Sebagai contoh, Cotter menemukan bahwa beberapa versi kefir lebih baik dalam mengontrol kolesterol. Sementara ada pula jenis kefir yang bagus untuk mengatasi kecemasan dan stres melalui sumbu usus-otak. Tantangannya di sini adalah ketika seseorang membuat makanan fermentasi secara rumahan, dia mungkin tidak tahu sedang membuat versi yang mana Bisa saja makanan fermentasi yang mereka punya tidak cocok dengan kebutuhan spesifik mereka, Perlu lebih banyak penelitian untuk menelaah prosedur fermentasi yang dipersonalisasi sehingga Anda dapat memanfaatkan mikroba yang tepat untuk kebutuhan spesifik Anda.
Beberapa makanan fermentasi mengandung amina yang terbentuk ketika asam amino dipecahkan bakteri tertentu. Orang-orang yang sensitif terhadap histamin dan amina lainnya berpotensi mengalami sakit kepala akibat mengonsumsi makanan fermentasi yang tinggi kandungan produk sampingan ini.
Kadar gula tinggi juga terdapat di beberapa produk fermentasi massal, seperti minuman ringan dan teh kombucha siap saji. Selain itu, meskipun bakteri probiotik dalam makanan fermentasi dapat mencegah pertumbuhan mikroba berbahaya, masih ada risiko bakteri penyebab keracunan makanan dalam makanan yang tidak dipasteurisasi.

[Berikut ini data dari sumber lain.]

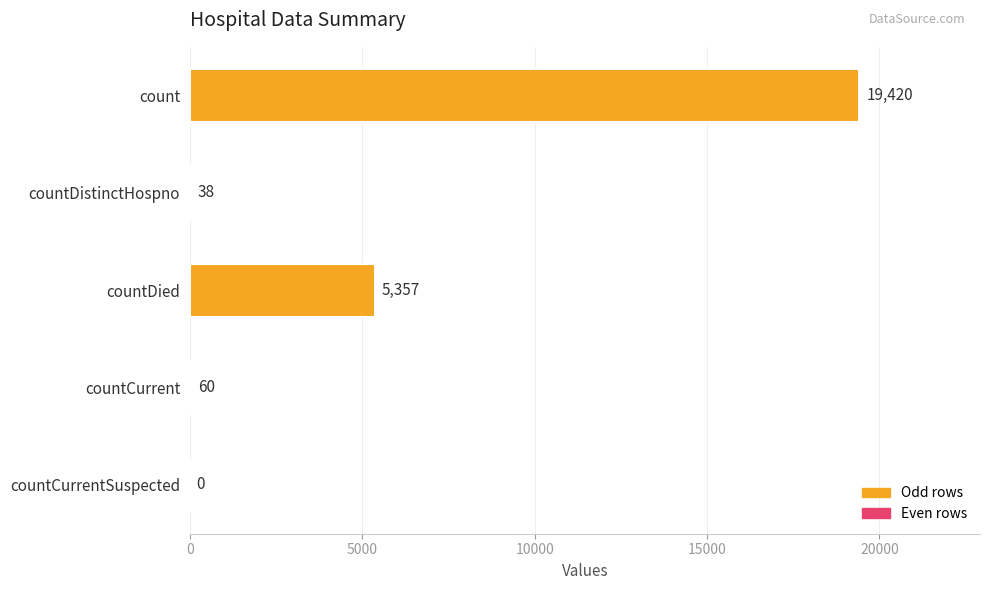

The chart shows a value of 60 at countCurrent. True or false?

True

Penelitian Gomez menemukan bahwa mereka yang makan makanan fermentasi sepanjang hidup memperoleh manfaat kesehatan permanen dalam mikrobioma usus mereka. Catatan Gomez menunjukkan bahwa, di antara peserta dalam penelitiannya tentang makanan fermentasi dan kesehatan mental, satu orang berasal dari Korea, sementara yang lain berasal dari Amerika Serikat. Peserta asal Korea ini memiliki bakteri usus yang terkait dengan kimchi.
"Peserta asal AS mungkin baru belakangan mulai mengonsumsi makanan fermentasi. Sementara orang Korea makan banyak kimchi, dan peserta Korea ini sudah memakannya sejak kecil," kata Gomez.
Temuan ini membuat Gomez bertanya-tanya apakah ada efek permanen dari mengonsumsi makanan fermentasi dalam jangka waktu yang lama. Namun, Gomez menggarisbawahi bahwa orang-orang yang baru mulai makan makanan fermentasi tetap bisa menikmati manfaatnya.
Apa pun makanan fermentasi apa pun yang ingin Anda coba, Vinderola menyarankan untuk mengonsumsinya secara teratur.
“Memperoleh manfaat kesehatan apa pun tergantung atas seberapa sering Anda memakannya,” ujarnya.
Anda harus memakannya secara teratur, karena sistem kekebalan tubuh membutuhkan stimulasi terus menerus.